>>

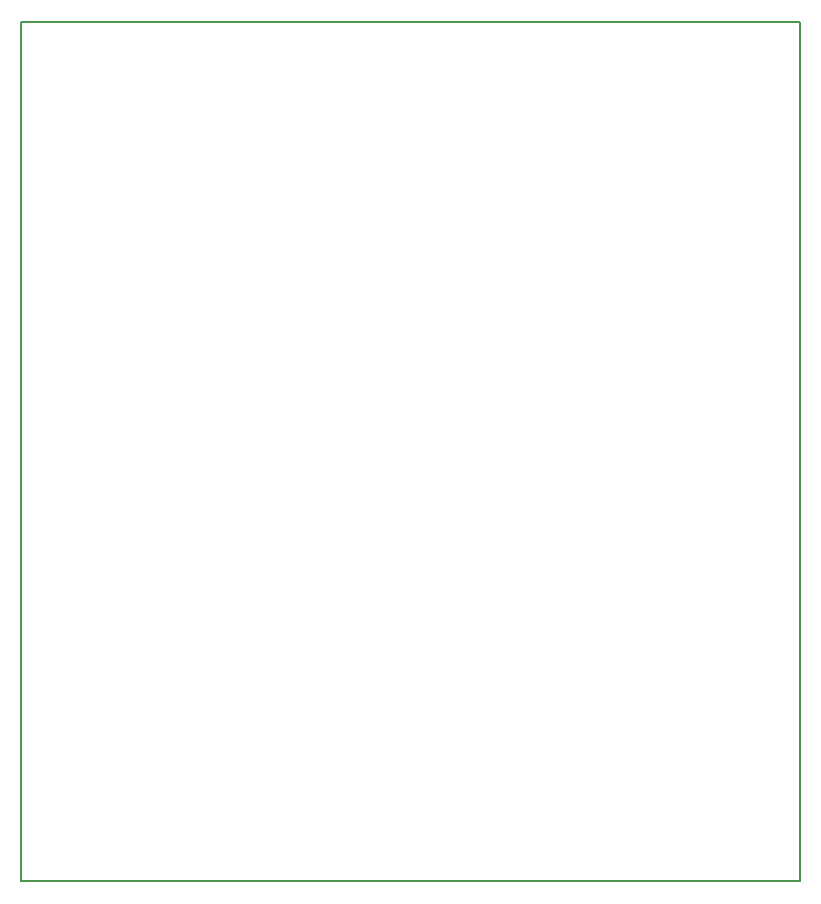
<source format=gbr>
G04 PROTEUS RS274X GERBER FILE*
%FSLAX45Y45*%
%MOMM*%
G01*
%ADD20C,0.203200*%
D20*
X+39941Y+39466D02*
X+6637261Y+39466D01*
X+6637261Y+7313126D01*
X+39941Y+7313126D01*
X+39941Y+39466D01*
M02*

</source>
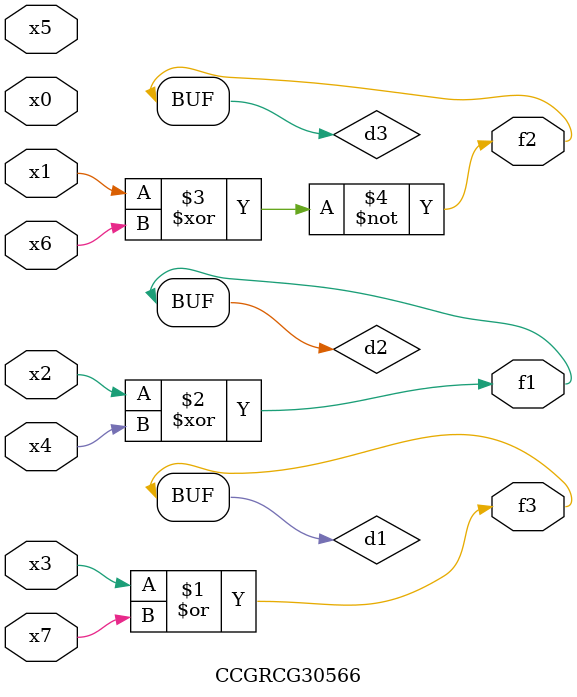
<source format=v>
module CCGRCG30566(
	input x0, x1, x2, x3, x4, x5, x6, x7,
	output f1, f2, f3
);

	wire d1, d2, d3;

	or (d1, x3, x7);
	xor (d2, x2, x4);
	xnor (d3, x1, x6);
	assign f1 = d2;
	assign f2 = d3;
	assign f3 = d1;
endmodule

</source>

<<

● Work instruction
Every line above in which the word "source" occurs needs to be copied.

● Answer box
<source format=gbr>
</source>
<source format=v>
</source>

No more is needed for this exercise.